# Transcribed page contents
—————

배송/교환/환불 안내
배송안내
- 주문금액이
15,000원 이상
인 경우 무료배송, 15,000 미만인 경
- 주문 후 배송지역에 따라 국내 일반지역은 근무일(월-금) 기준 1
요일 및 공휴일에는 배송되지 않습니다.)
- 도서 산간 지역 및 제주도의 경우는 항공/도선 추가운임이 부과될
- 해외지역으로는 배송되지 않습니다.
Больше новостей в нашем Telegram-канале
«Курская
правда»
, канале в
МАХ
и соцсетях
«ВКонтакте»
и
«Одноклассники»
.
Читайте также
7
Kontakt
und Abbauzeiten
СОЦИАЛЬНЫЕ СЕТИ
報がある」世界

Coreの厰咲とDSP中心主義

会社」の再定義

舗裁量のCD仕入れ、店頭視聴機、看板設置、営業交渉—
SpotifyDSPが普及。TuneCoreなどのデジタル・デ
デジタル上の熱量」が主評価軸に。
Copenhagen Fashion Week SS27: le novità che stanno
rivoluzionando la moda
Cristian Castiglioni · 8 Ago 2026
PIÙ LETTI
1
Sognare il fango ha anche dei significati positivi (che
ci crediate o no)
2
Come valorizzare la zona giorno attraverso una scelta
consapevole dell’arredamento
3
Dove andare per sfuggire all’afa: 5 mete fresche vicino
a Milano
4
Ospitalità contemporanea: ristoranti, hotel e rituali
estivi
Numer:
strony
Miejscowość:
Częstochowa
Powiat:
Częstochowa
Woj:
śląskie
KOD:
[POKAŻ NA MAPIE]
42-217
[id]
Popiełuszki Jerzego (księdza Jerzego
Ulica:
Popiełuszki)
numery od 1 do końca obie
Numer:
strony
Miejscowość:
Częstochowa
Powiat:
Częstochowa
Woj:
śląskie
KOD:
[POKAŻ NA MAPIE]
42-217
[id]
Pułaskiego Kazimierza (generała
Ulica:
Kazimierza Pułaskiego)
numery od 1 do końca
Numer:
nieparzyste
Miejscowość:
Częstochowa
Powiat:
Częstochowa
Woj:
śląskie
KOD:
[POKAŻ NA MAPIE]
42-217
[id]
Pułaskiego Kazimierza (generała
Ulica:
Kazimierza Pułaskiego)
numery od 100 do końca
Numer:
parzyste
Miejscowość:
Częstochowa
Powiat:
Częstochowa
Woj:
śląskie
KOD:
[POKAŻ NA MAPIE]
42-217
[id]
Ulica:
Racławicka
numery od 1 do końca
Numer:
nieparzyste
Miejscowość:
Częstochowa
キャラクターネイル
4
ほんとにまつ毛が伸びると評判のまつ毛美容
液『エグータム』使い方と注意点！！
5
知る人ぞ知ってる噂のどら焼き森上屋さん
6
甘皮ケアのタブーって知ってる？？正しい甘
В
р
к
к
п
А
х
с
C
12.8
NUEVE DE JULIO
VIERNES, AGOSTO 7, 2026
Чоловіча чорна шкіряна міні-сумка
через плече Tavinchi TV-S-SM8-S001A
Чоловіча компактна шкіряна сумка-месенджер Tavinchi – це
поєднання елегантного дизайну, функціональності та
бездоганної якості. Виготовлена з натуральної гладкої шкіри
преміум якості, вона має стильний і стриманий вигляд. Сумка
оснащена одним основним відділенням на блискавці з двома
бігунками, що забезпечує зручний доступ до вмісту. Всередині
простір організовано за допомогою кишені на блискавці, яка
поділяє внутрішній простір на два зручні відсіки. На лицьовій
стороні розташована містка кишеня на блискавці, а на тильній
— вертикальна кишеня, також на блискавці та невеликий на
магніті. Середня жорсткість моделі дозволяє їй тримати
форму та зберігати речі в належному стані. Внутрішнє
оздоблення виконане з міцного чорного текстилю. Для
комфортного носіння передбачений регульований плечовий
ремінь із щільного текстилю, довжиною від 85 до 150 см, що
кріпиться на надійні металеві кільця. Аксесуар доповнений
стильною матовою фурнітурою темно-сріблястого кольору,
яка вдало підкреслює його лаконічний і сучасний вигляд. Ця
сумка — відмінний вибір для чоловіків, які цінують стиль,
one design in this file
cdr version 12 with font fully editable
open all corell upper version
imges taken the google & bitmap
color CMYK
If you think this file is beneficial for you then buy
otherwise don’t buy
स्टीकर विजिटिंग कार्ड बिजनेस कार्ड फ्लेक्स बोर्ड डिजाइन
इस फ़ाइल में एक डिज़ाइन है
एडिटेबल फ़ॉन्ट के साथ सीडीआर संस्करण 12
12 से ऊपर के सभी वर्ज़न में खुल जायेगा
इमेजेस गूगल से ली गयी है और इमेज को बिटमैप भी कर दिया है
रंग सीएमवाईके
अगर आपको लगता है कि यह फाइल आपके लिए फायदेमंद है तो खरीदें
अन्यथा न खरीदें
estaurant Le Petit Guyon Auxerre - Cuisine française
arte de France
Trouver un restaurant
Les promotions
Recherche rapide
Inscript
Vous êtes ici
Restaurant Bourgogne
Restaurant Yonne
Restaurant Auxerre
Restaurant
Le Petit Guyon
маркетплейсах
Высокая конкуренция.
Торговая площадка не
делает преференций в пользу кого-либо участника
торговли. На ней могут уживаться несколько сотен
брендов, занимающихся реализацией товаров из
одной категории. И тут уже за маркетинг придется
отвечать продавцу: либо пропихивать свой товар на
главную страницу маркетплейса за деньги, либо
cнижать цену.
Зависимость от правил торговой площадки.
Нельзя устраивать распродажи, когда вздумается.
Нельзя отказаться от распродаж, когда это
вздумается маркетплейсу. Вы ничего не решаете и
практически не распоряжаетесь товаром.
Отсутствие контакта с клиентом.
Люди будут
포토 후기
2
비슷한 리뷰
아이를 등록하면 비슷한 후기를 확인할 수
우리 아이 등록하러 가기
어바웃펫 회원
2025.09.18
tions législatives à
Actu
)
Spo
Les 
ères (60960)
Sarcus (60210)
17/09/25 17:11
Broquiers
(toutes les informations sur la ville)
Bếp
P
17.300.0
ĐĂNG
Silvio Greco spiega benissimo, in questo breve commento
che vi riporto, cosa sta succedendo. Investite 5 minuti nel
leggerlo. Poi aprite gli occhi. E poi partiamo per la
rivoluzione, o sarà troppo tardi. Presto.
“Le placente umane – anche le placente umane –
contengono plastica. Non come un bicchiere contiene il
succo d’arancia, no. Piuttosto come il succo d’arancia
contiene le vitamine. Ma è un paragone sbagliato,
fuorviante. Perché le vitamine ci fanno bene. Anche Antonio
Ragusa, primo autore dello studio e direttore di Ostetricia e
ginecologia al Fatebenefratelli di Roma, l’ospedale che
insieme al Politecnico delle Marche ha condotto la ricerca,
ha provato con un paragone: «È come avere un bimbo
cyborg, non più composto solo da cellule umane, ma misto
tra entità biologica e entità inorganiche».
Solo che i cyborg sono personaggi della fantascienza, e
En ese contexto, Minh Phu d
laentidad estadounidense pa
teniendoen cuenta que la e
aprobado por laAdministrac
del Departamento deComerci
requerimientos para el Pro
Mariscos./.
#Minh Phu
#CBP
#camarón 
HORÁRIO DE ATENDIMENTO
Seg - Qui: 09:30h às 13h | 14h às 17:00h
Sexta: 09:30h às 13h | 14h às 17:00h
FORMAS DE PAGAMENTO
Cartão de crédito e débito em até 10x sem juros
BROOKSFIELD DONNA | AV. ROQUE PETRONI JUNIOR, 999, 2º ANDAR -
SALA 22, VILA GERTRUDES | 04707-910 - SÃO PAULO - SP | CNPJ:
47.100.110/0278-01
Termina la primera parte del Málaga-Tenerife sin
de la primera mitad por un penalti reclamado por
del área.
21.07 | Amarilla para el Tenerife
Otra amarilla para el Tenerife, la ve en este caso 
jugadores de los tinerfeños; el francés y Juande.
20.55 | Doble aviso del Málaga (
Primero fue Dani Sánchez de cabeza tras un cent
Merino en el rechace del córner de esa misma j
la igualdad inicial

—————

What is needed is every line from the start of the entries through the line containing "デジタル上の熱量」が主評価軸に。", returned word for word and nothing else.

# OUTPUT
배송/교환/환불 안내
배송안내
- 주문금액이
15,000원 이상
인 경우 무료배송, 15,000 미만인 경
- 주문 후 배송지역에 따라 국내 일반지역은 근무일(월-금) 기준 1
요일 및 공휴일에는 배송되지 않습니다.)
- 도서 산간 지역 및 제주도의 경우는 항공/도선 추가운임이 부과될
- 해외지역으로는 배송되지 않습니다.
Больше новостей в нашем Telegram-канале
«Курская
правда»
, канале в
МАХ
и соцсетях
«ВКонтакте»
и
«Одноклассники»
.
Читайте также
7
Kontakt
und Abbauzeiten
СОЦИАЛЬНЫЕ СЕТИ
報がある」世界

Coreの厰咲とDSP中心主義

会社」の再定義

舗裁量のCD仕入れ、店頭視聴機、看板設置、営業交渉—
SpotifyDSPが普及。TuneCoreなどのデジタル・デ
デジタル上の熱量」が主評価軸に。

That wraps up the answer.